- _EXERCISE REQUIREMENTS_
Each entry must be printed again without a single change.

- _DATA FOR PROCESSING_
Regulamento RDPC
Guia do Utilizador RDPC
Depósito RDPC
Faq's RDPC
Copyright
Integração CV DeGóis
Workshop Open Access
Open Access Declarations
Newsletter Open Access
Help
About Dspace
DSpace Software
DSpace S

- _WRITTEN SOLUTION_
Regulamento RDPC
Guia do Utilizador RDPC
Depósito RDPC
Faq's RDPC
Copyright
Integração CV DeGóis
Workshop Open Access
Open Access Declarations
Newsletter Open Access
Help
About Dspace
DSpace Software
DSpace S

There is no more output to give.